Poor British people in 2020 are unhealthier than those born into poverty 100 years ago, a study has found.
Adults on low incomes who were born in 1920 enjoyed better health between the ages of 30 and 60, compared to those born in 1970.
The study considered how many people are living with long-term illnesses which are considered ‘life-limiting’ – such as heart failure, as well as self-reported health.
While a quarter of the least well-off men born in the early 20th Century were found to be in bad health, that figure has now risen to one in three.
Meanwhile, the opposite has been true for the richest people, who now have poor health rates of around one in 10, showing the gap between rich and poor has widened.
University College London researchers said the gap will only get worse unless action is taken to address the widening inequality.
The study analysed data for up to 263,390 people in the British General Household Survey from 1979 to 2011.
The results used were people’s own reports of how healthy they were, how they felt and also whether they had serious illnesses.
People could be divided into the poorest third of the population, the wealthiest third and the middle class.
The research did not give exact income breakdowns but government figures define households earning more than £900 per week as the wealthiest 30 per cent, and those earning less than £300 per week as the poorest 30 per cent.
The study found women born in 1968-70 are twice as likely to have serious health problems than those born in 1920-22. The risk for men increased 1.5 times.
A quarter of the poorest men in the 1920s (26 per cent) had serious health problems, compared to more than a third in 1970 (35 per cent).
And among women, this rose from one in seven (15 per cent) to one in five (19 per cent).
For the richest households, however, the proportions of people reporting bad health shrank significantly during the same time, the study found.
‘The results presented here show a widening in health inequalities by income,’ wrote Dr Stephen Jivraj, who led the study.
Dr Jivraj added: ‘They point to a greater future demand in healthcare from people in society who will be least capable of managing their health as they enter ages when [ill health]becomes more common.’
Dr Jivraj said it was beyond the scope of his study to say why the health of poorer people was getting worse.
But he suggested it was because the differences between the rich and poor were getting larger.
One of the reasons for this may be that, as house prices rise, the value of the homes of the wealthiest families increase, making them richer, while the poor are still left without property of their own and increasingly less likely to afford it.
People in poverty are known to have worse health outcomes because being short on money causes constant stress.
It is also more expensive to eat healthy foods and poor people are known to be more likely to smoke cigarettes.
Worse self-reported health is known to be linked to a greater risk of developing serious illnesses and dying prematurely, Dr Jivraj said.

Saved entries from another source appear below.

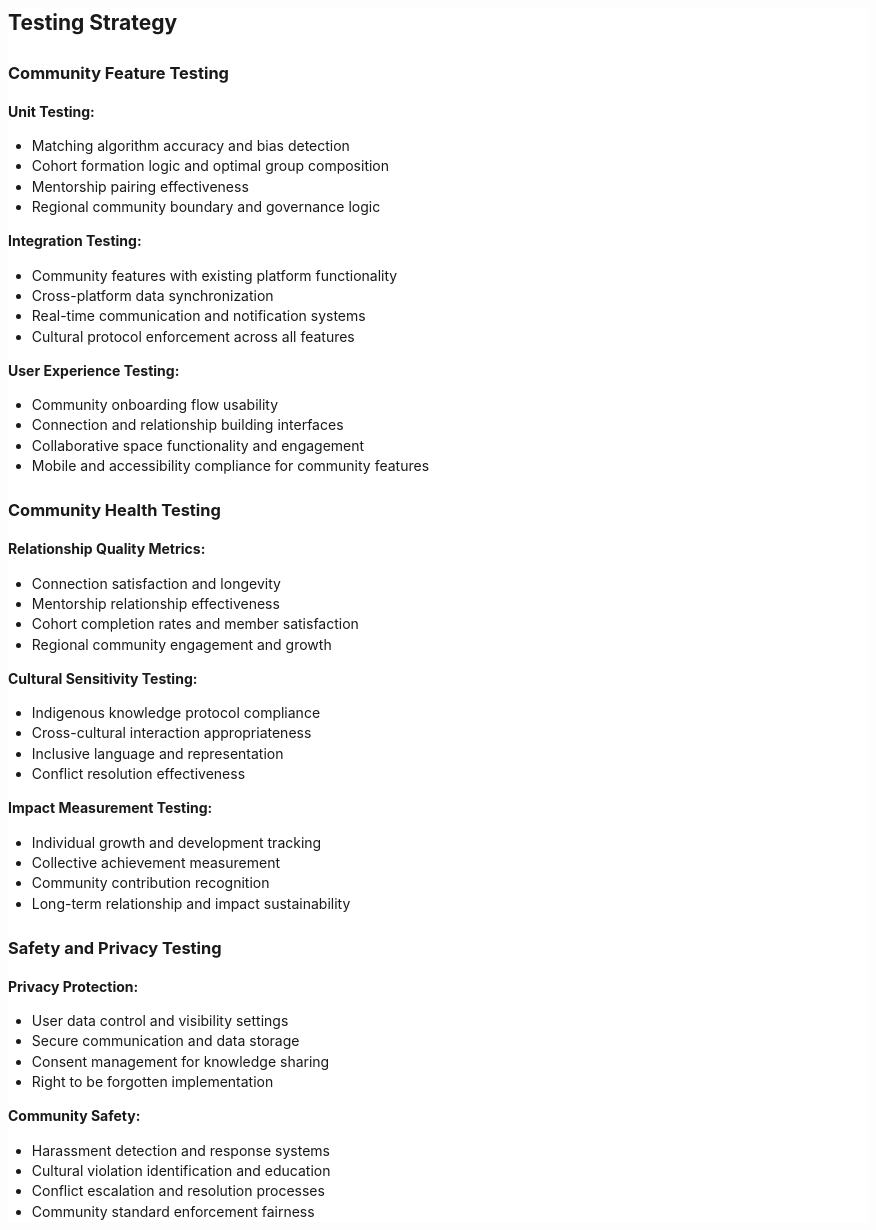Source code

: ## Testing Strategy

### Community Feature Testing

**Unit Testing:**
- Matching algorithm accuracy and bias detection
- Cohort formation logic and optimal group composition
- Mentorship pairing effectiveness
- Regional community boundary and governance logic

**Integration Testing:**
- Community features with existing platform functionality
- Cross-platform data synchronization
- Real-time communication and notification systems
- Cultural protocol enforcement across all features

**User Experience Testing:**
- Community onboarding flow usability
- Connection and relationship building interfaces
- Collaborative space functionality and engagement
- Mobile and accessibility compliance for community features

### Community Health Testing

**Relationship Quality Metrics:**
- Connection satisfaction and longevity
- Mentorship relationship effectiveness
- Cohort completion rates and member satisfaction
- Regional community engagement and growth

**Cultural Sensitivity Testing:**
- Indigenous knowledge protocol compliance
- Cross-cultural interaction appropriateness
- Inclusive language and representation
- Conflict resolution effectiveness

**Impact Measurement Testing:**
- Individual growth and development tracking
- Collective achievement measurement
- Community contribution recognition
- Long-term relationship and impact sustainability

### Safety and Privacy Testing

**Privacy Protection:**
- User data control and visibility settings
- Secure communication and data storage
- Consent management for knowledge sharing
- Right to be forgotten implementation

**Community Safety:**
- Harassment detection and response systems
- Cultural violation identification and education
- Conflict escalation and resolution processes
- Community standard enforcement fairness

In the survey, participants were asked to rate their general health – ‘Over the last 12 months, would you say your health has on the whole been good, fairly good or not good?’
And they also reported any ‘limiting long-term illness’ using a simple ‘yes’ or ‘no’ answer.

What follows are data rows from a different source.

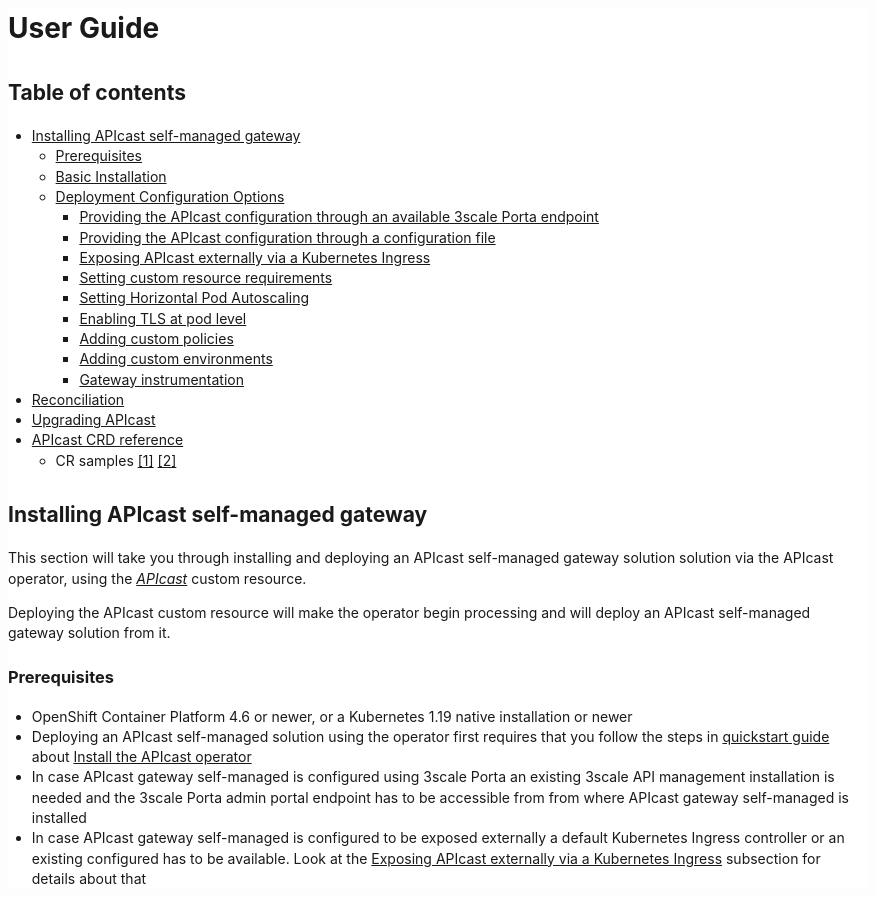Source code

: # User Guide

## Table of contents
* [Installing APIcast self-managed gateway](#installing-apicast-self-managed-gateway)
  * [Prerequisites](#Prerequisites)
  * [Basic Installation](#Basic-installation)
  * [Deployment Configuration Options](#Deployment-Configuration-Options)
    * [Providing the APIcast configuration through an available 3scale Porta endpoint](#Providing-the-APIcast-configuration-through-an-available-3scale-Porta-endpoint)
    * [Providing the APIcast configuration through a configuration file](#Providing-the-APIcast-configuration-through-a-configuration-file)
    * [Exposing APIcast externally via a Kubernetes Ingress](#Exposing-APIcast-externally-via-a-Kubernetes-Ingress)
    * [Setting custom resource requirements](#setting-custom-resource-requirements)
    * [Setting Horizontal Pod Autoscaling](#setting-horizontal-pod-autoscaling)
    * [Enabling TLS at pod level](#enabling-tls-at-pod-level)
    * [Adding custom policies](adding-custom-policies.md)
    * [Adding custom environments](adding-custom-environments.md)
    * [Gateway instrumentation](gateway-instrumentation.md)
* [Reconciliation](#reconciliation)
* [Upgrading APIcast](#upgrading-APIcast)
* [APIcast CRD reference](apicast-crd-reference.md)
  * CR samples [\[1\]](../config/samples/apps_v1alpha1_apicast_admin_portal_url_cr.yaml) [\[2\]](cr_samples/)

## Installing APIcast self-managed gateway

This section will take you through installing and deploying an APIcast self-managed
gateway solution solution via the APIcast operator,
using the [*APIcast*](apicast-crd-reference.md) custom resource.

Deploying the APIcast custom resource will make the operator begin processing
and will deploy an APIcast self-managed gateway solution from it.

### Prerequisites

* OpenShift Container Platform 4.6 or newer, or a Kubernetes 1.19 native installation
  or newer
* Deploying an APIcast self-managed solution using the operator first requires
  that you follow the steps in [quickstart guide](quickstart-guide.md) about
  [Install the APIcast operator](quickstart-guide.md#Install-the-APIcast-operator)
* In case APIcast gateway self-managed is configured using 3scale Porta an existing
  3scale API management installation is needed and the 3scale Porta admin
  portal endpoint has to be accessible from from where APIcast gateway
  self-managed is installed
* In case APIcast gateway self-managed is configured to be exposed externally
  a default Kubernetes Ingress controller or an existing configured has to be
  available. Look at the [Exposing APIcast externally via a Kubernetes Ingress](#Exposing-APIcast-externally-via-a-Kubernetes-Ingress)
  subsection for details about that
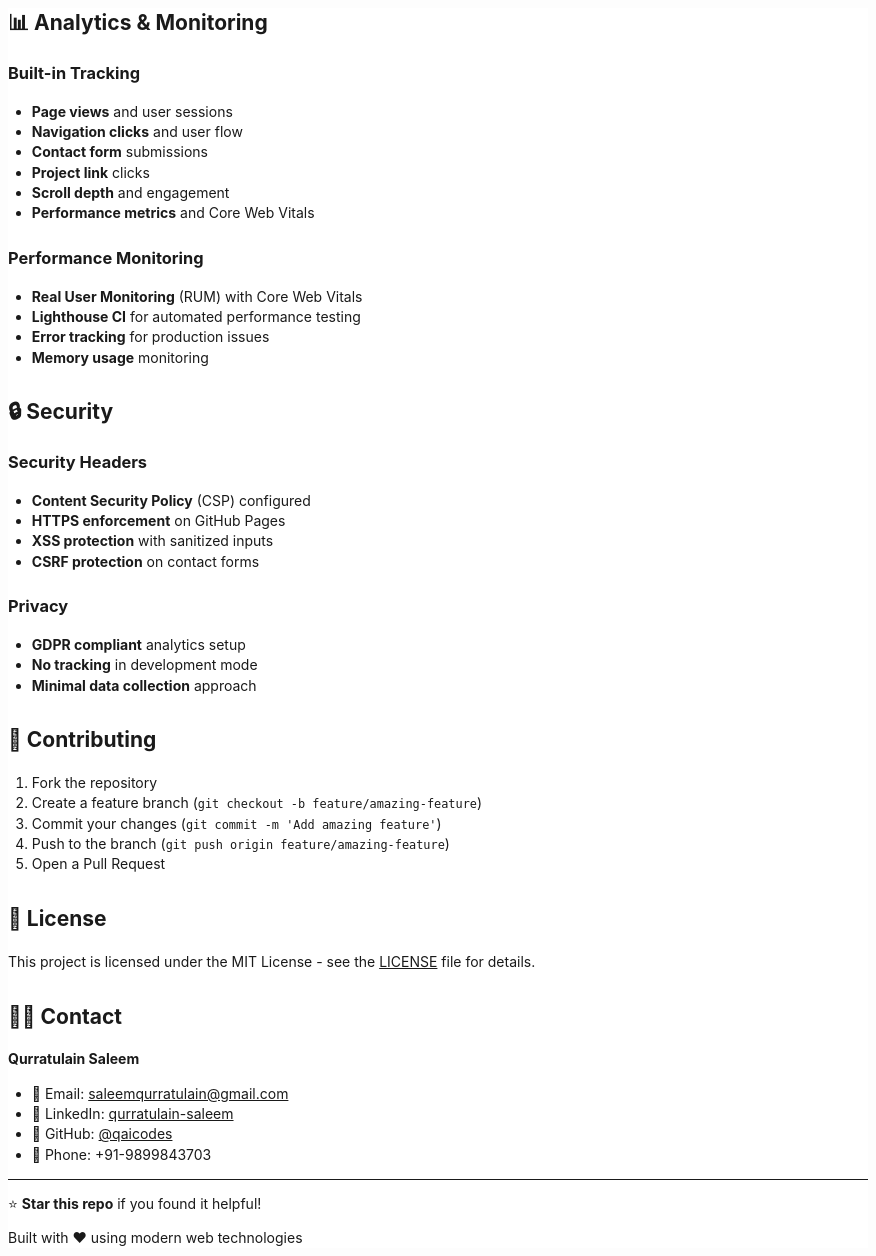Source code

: ## 📊 Analytics & Monitoring

### Built-in Tracking
- **Page views** and user sessions
- **Navigation clicks** and user flow
- **Contact form** submissions
- **Project link** clicks
- **Scroll depth** and engagement
- **Performance metrics** and Core Web Vitals

### Performance Monitoring
- **Real User Monitoring** (RUM) with Core Web Vitals
- **Lighthouse CI** for automated performance testing
- **Error tracking** for production issues
- **Memory usage** monitoring

## 🔒 Security

### Security Headers
- **Content Security Policy** (CSP) configured
- **HTTPS enforcement** on GitHub Pages
- **XSS protection** with sanitized inputs
- **CSRF protection** on contact forms

### Privacy
- **GDPR compliant** analytics setup
- **No tracking** in development mode
- **Minimal data collection** approach

## 🤝 Contributing

1. Fork the repository
2. Create a feature branch (`git checkout -b feature/amazing-feature`)
3. Commit your changes (`git commit -m 'Add amazing feature'`)
4. Push to the branch (`git push origin feature/amazing-feature`)
5. Open a Pull Request

## 📄 License

This project is licensed under the MIT License - see the [LICENSE](LICENSE) file for details.

## 🙋‍♀️ Contact

**Qurratulain Saleem**
- 📧 Email: saleemqurratulain@gmail.com
- 💼 LinkedIn: [qurratulain-saleem](https://www.linkedin.com/in/qurratulain-saleem/)
- 🔗 GitHub: [@qaicodes](https://github.com/qaicodes)
- 📱 Phone: +91-9899843703

---

⭐ **Star this repo** if you found it helpful!

Built with ❤️ using modern web technologies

Limiting illnesses were not named in the study but generally include conditions which significantly affect day-to-day life, such as heart failure, lung diseases, incurable cancer, dementia or conditions like Parkinson’s and multiple sclerosis.
Bad health was less common among wealthier people and became rarer over time – one in six (16 per cent) of the wealthiest men born in the 1920s said they had bad health, compared to one in 10 (11 per cent) in 1970.
For women this changed from one in 13 (eight per cent) to one in 11 (nine per cent).
The research was published in the Journal of Epidemiology & Community Health, by the British Medical Journal.